Desde América Latina, el análisis adquiere una especial resonancia. En la región, la expansión de mecanismos digitales de gestión social se presenta como signo de modernización, pero con frecuencia reproduce viejas desigualdades. La alta informalidad laboral, la falta de registros de ingresos estables y los sesgos institucionales pueden generar falsos positivos de fraude, suspensión de beneficios y, en última instancia, criminalización de la pobreza. En contextos donde la pobreza es estructural y la desigualdad interseccional, la automatización sin justicia social corre el riesgo de consolidar una tecnocracia de la pobreza, en la que los algoritmos sustituyen las decisiones políticas y éticas que deberían orientar la acción pública.

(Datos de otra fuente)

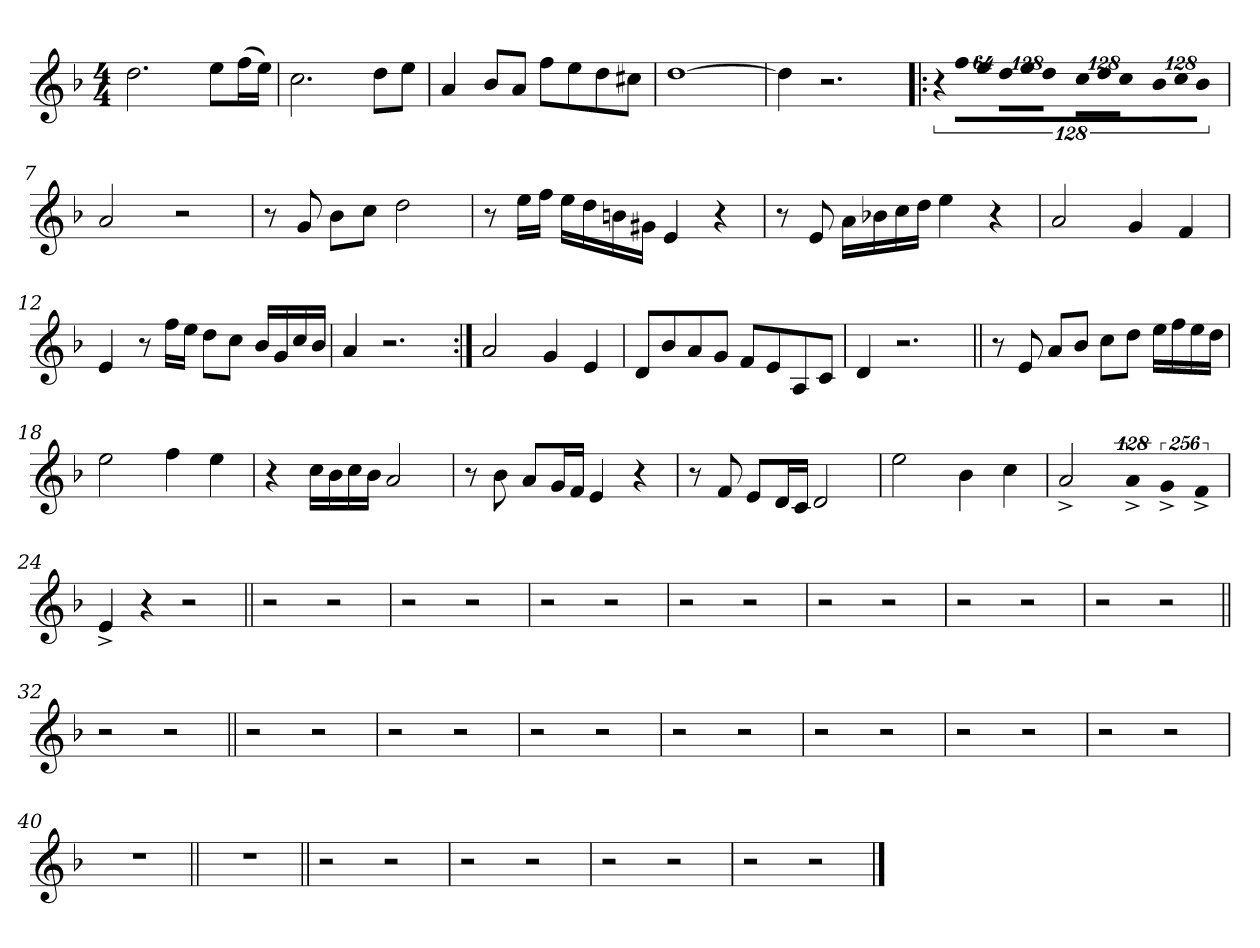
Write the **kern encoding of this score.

Frente a ello, la región enfrenta el desafío de no importar modelos tecnocráticos diseñados bajo lógicas de eficiencia fiscal y control social. Por el contrario, América Latina puede ofrecer una respuesta alternativa, apoyada en su tradición de pensamiento crítico, en la centralidad del cuidado y en la justicia como principio ético. Construir una agenda de justicia digital y bienestar inclusivo exige garantizar transparencia, soberanía de datos, participación ciudadana y respeto por las diversidades territoriales y culturales.
El Trabajo Social, desde el Sur, tiene un papel decisivo en este proceso: resistir las lógicas del castigo y la exclusión, fortalecer los vínculos comunitarios y defender los derechos sociales como fundamento ético de la convivencia democrática.

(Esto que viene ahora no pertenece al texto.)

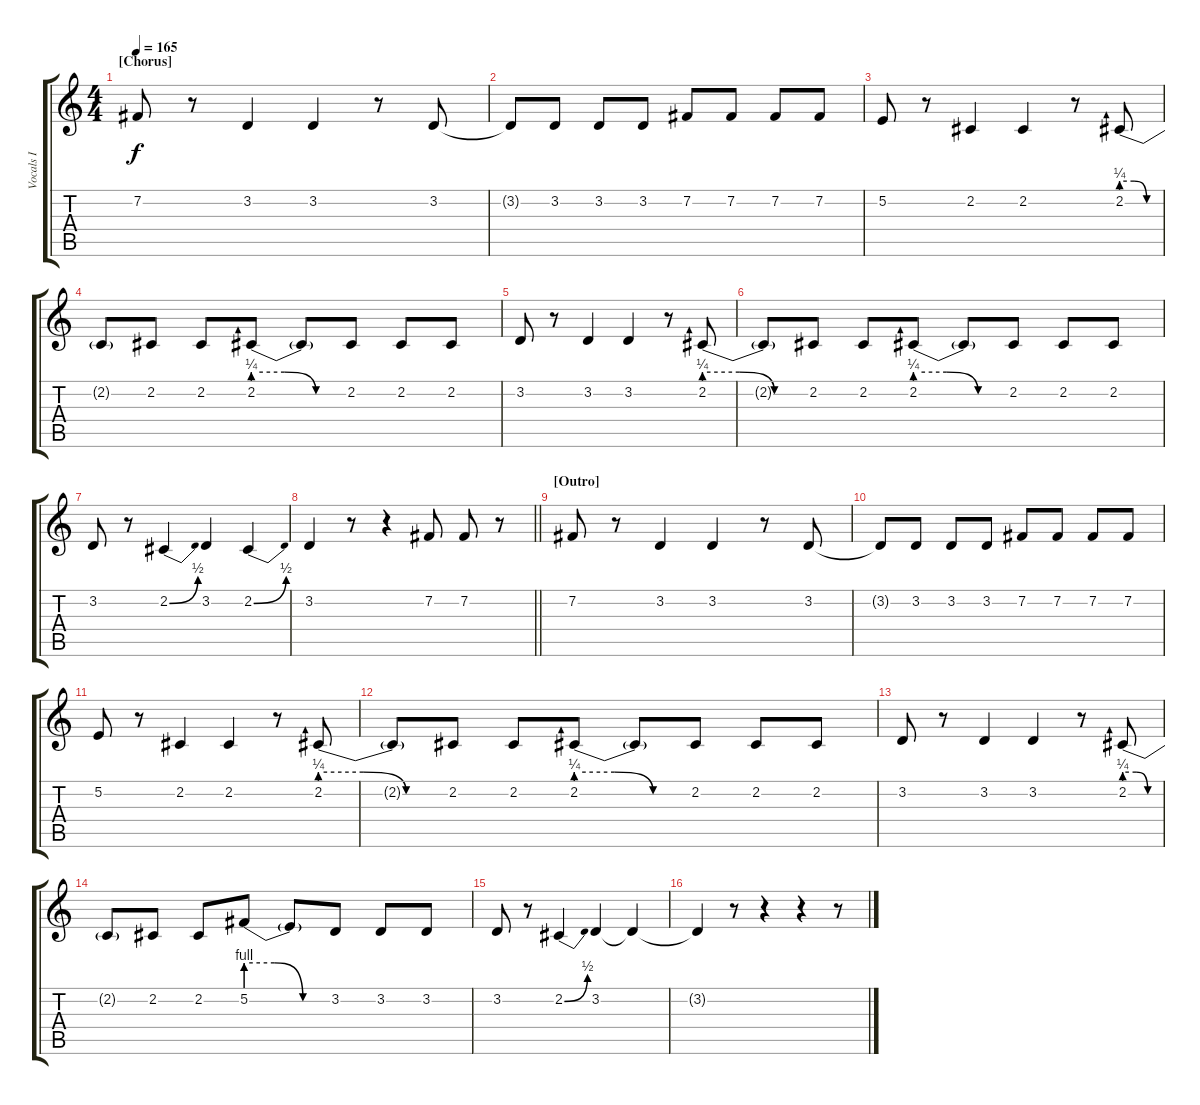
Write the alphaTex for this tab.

\track ("Vocals I" "Vocals I") {instrument lead1square}
\staff {score tabs}
\tuning (E4 B3 G3 D3 A2 E2) {hide}
\ts (4 4)
\section ("" "[Chorus]")
\tempo 165
\clef g2
\ks c
7.2.8{dy f} r.8 3.2.4 3.2.4 r.8 3.2.8 |
3.2{t}.8 3.2.8 3.2.8 3.2.8 7.2.8 7.2.8 7.2.8 7.2.8 |
5.2.8 r.8 2.2.4 2.2.4 r.8 2.2{be (custom 0 1 20 1 40 0 60 0)}.8 |
2.2{t}.8 2.2.8 2.2.8 2.2{be (custom 0 1 20 1 40 0 60 0)}.8 2.2{t}.8 2.2.8 2.2.8 2.2.8 |
3.2.8 r.8 3.2.4 3.2.4 r.8 2.2{be (custom 0 1 20 1 40 0 60 0)}.8 |
2.2{t}.8 2.2.8 2.2.8 2.2{be (custom 0 1 20 1 40 0 60 0)}.8 2.2{t}.8 2.2.8 2.2.8 2.2.8 |
3.2.8 r.8 2.2{be (bend 0 0 60 2)}.4 3.2.4 2.2{be (bend 0 0 60 2)}.4 |
\barLineRight lightlight
3.2.4 r.8 r.4 7.2.8 7.2.8 r.8 |
\section ("" "[Outro]")
7.2.8 r.8 3.2.4 3.2.4 r.8 3.2.8 |
3.2{t}.8 3.2.8 3.2.8 3.2.8 7.2.8 7.2.8 7.2.8 7.2.8 |
5.2.8 r.8 2.2.4 2.2.4 r.8 2.2{be (custom 0 1 20 1 40 0 60 0)}.8 |
2.2{t}.8 2.2.8 2.2.8 2.2{be (custom 0 1 20 1 40 0 60 0)}.8 2.2{t}.8 2.2.8 2.2.8 2.2.8 |
3.2.8 r.8 3.2.4 3.2.4 r.8 2.2{be (custom 0 1 20 1 40 0 60 0)}.8 |
2.2{t}.8 2.2.8 2.2.8 5.2{be (custom 0 4 20 4 40 0 60 0)}.8 5.2{t}.8 3.2.8 3.2.8 3.2.8 |
3.2.8 r.8 2.2{be (bend 0 0 60 2)}.4 3.2.4 3.2{t}.4 |
3.2{t}.4 r.8 r.4 r.4 r.8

Si bien el uso de tecnologías de información en la gestión pública se presenta como sinónimo de modernización y transparencia, en la práctica ha derivado muchas veces en nuevas formas de control, exclusión y burocratización del acceso a derechos. La automatización de los programas sociales, basada en cruces de datos y algoritmos donde existen opacidades tiende a reproducir los mismos sesgos estructurales que históricamente han afectado a las poblaciones pobres, racializadas o rurales.
A diferencia de los países del Norte Global, donde el debate sobre inteligencia artificial y derechos humanos ocupa un lugar central, en América Latina esta discusión es aún incipiente. La región corre el riesgo de importar sistemas tecnológicos diseñados bajo lógicas de eficiencia fiscal, sin una evaluación ética, social y cultural situada. En este sentido, la digitalización del bienestar sin justicia social puede derivar en una tecnocracia de la pobreza, donde la decisión sobre quién merece asistencia queda en manos de algoritmos y no de políticas públicas orientadas al bienestar integral.
Para el Trabajo Social, este fenómeno plantea un desafío ético-político ineludible. Desde el Sur, urge construir una agenda de justicia digital que incorpore principios de transparencia, participación ciudadana y soberanía tecnológica. La experiencia internacional demuestra que la deshumanización tecnológica del bienestar vulnera derechos y deteriora el sentido mismo de la solidaridad social. América Latina puede aprender de esos errores y, desde su tradición de pensamiento crítico y compromiso ético, ofrecer una respuesta alternativa fundada en la justicia, la democracia y la transparencia como principios rectores de toda política pública.